Weakly Supervised Deep Learning Approach to Breast MRI Assessment.

2021 
Rationale and Objectives To evaluate a weakly supervised deep learning approach to breast Magnetic Resonance Imaging (MRI) assessment without pixel level segmentation in order to improve the specificity of breast MRI lesion classification. Materials and Methods In this IRB approved study, the dataset consisted of 278,685 image slices from 438 patients. The weakly supervised network was based on the Resnet-101 architecture. Training was implemented using the Adam optimizer and a final SoftMax score threshold of 0.5 was used for two class classification (malignant or benign). 278,685 image slices were combined into 92,895 3-channel images. 79,871 (85%) images were used for training and validation while 13,024 (15%) images were separated for testing. Of the testing dataset, 11,498 (88%) were benign and 1531 (12%) were malignant. Model performance was assessed.
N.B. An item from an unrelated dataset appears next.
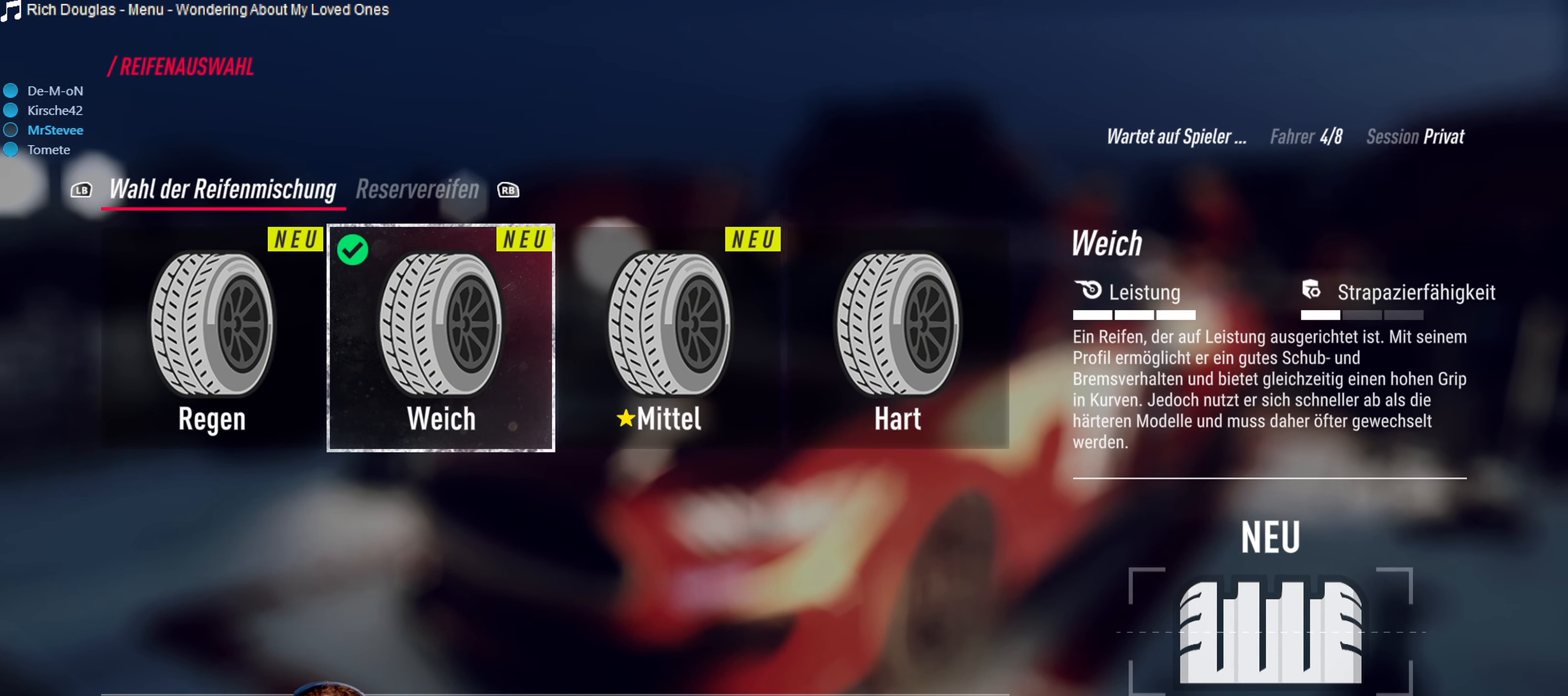
{"buttons": [], "left_stick": "center", "right_stick": "center", "events": [[250, "B", "down"], [383, "B", "up"]]}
Results The weakly supervised network achieved an AUC of 0.92 (SD ± 0.03) in distinguishing malignant from benign images. The model had an accuracy of 94.2% (SD ± 3.4) with a sensitivity and specificity of 74.4% (SD ± 8.5) and 95.3% (SD ± 3.3) respectively. Conclusion It is feasible to use a weakly supervised deep learning approach to assess breast MRI images without the need for pixel-by-pixel segmentation yielding a high degree of specificity in lesion classification.